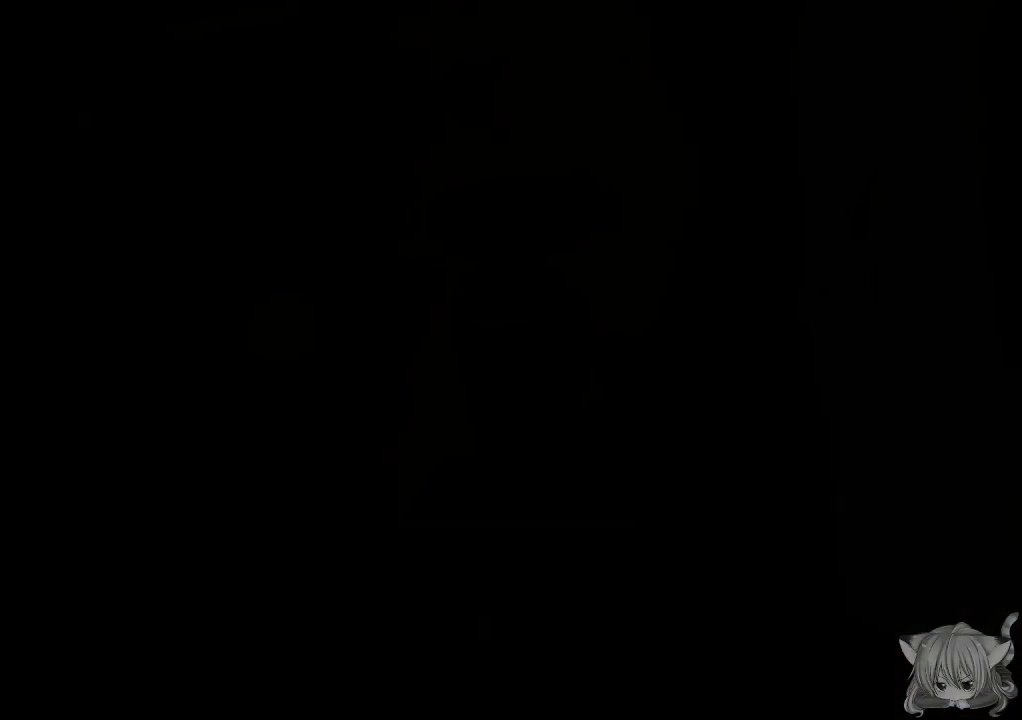
{"buttons": [], "left_stick": "center", "events": [[350, "CROSS", "down"], [483, "CROSS", "up"]]}
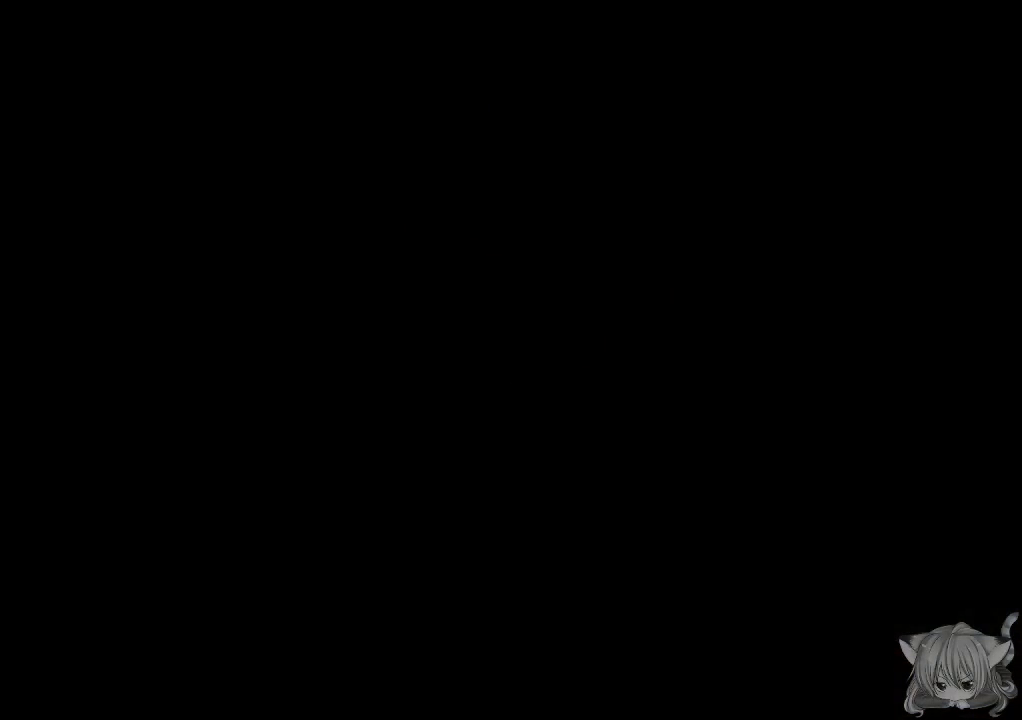
{"buttons": [], "left_stick": "center", "events": [[100, "CROSS", "down"], [217, "CROSS", "up"]]}
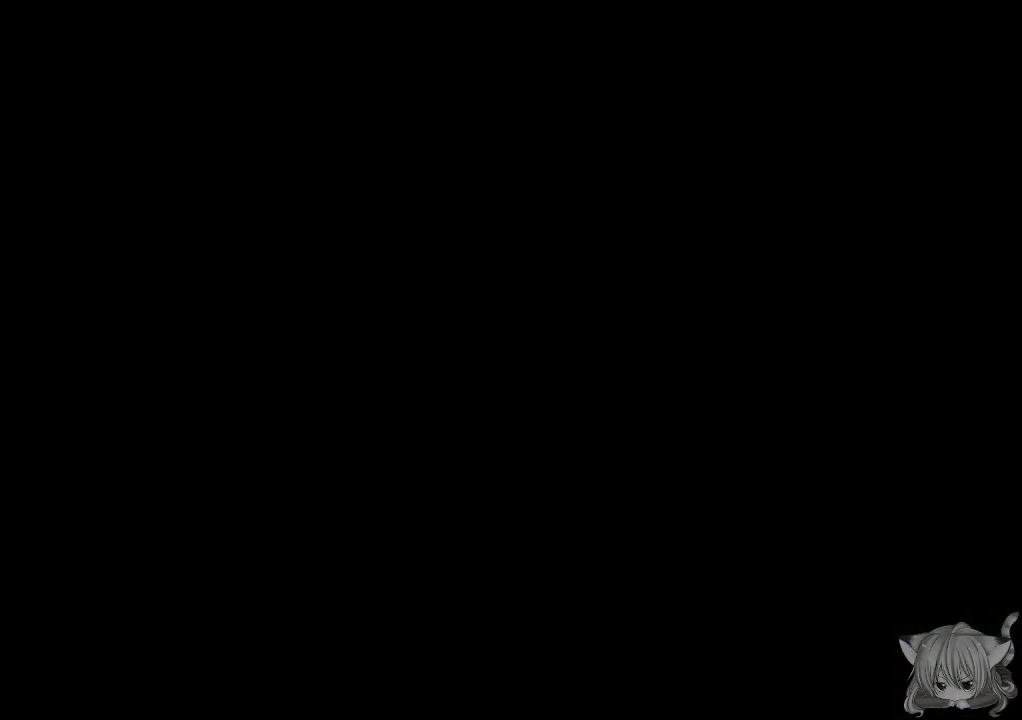
{"buttons": [], "left_stick": "center", "events": [[267, "CROSS", "down"], [433, "CROSS", "up"]]}
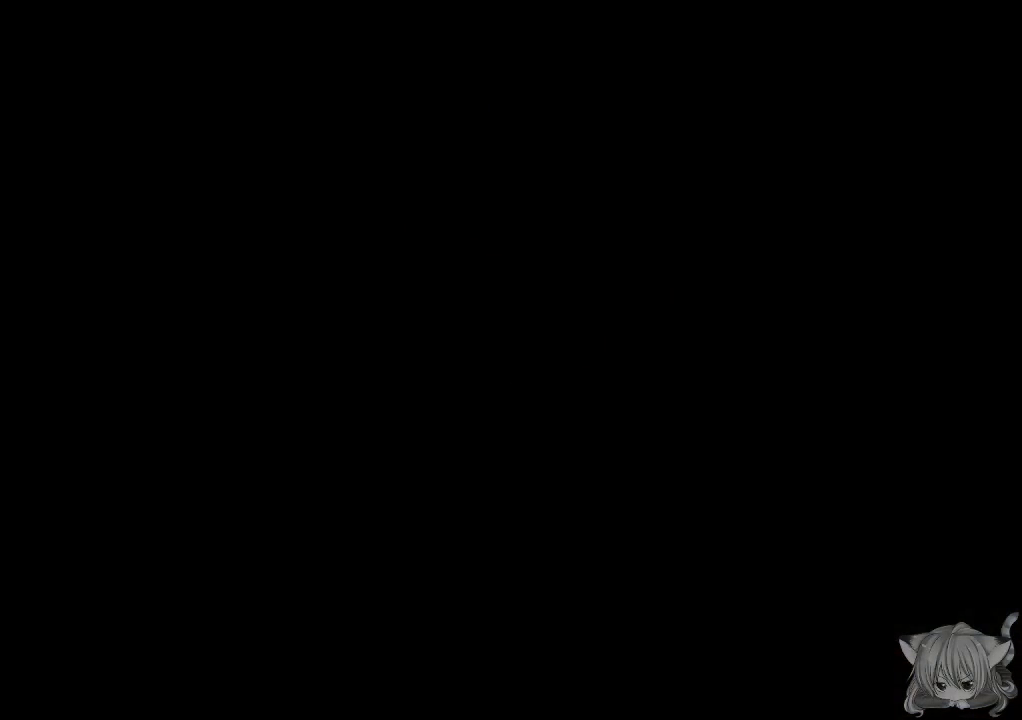
{"buttons": [], "left_stick": "center", "events": [[117, "CROSS", "down"], [233, "CROSS", "up"]]}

++++++++++++++++++++

Required work:
Copy every line of the data word for word, omitting the images.

Solution to this task:
{"buttons": [], "left_stick": "center", "events": [[350, "CROSS", "down"], [483, "CROSS", "up"]]}
{"buttons": [], "left_stick": "center", "events": [[100, "CROSS", "down"], [217, "CROSS", "up"]]}
{"buttons": [], "left_stick": "center", "events": [[267, "CROSS", "down"], [433, "CROSS", "up"]]}
{"buttons": [], "left_stick": "center", "events": [[117, "CROSS", "down"], [233, "CROSS", "up"]]}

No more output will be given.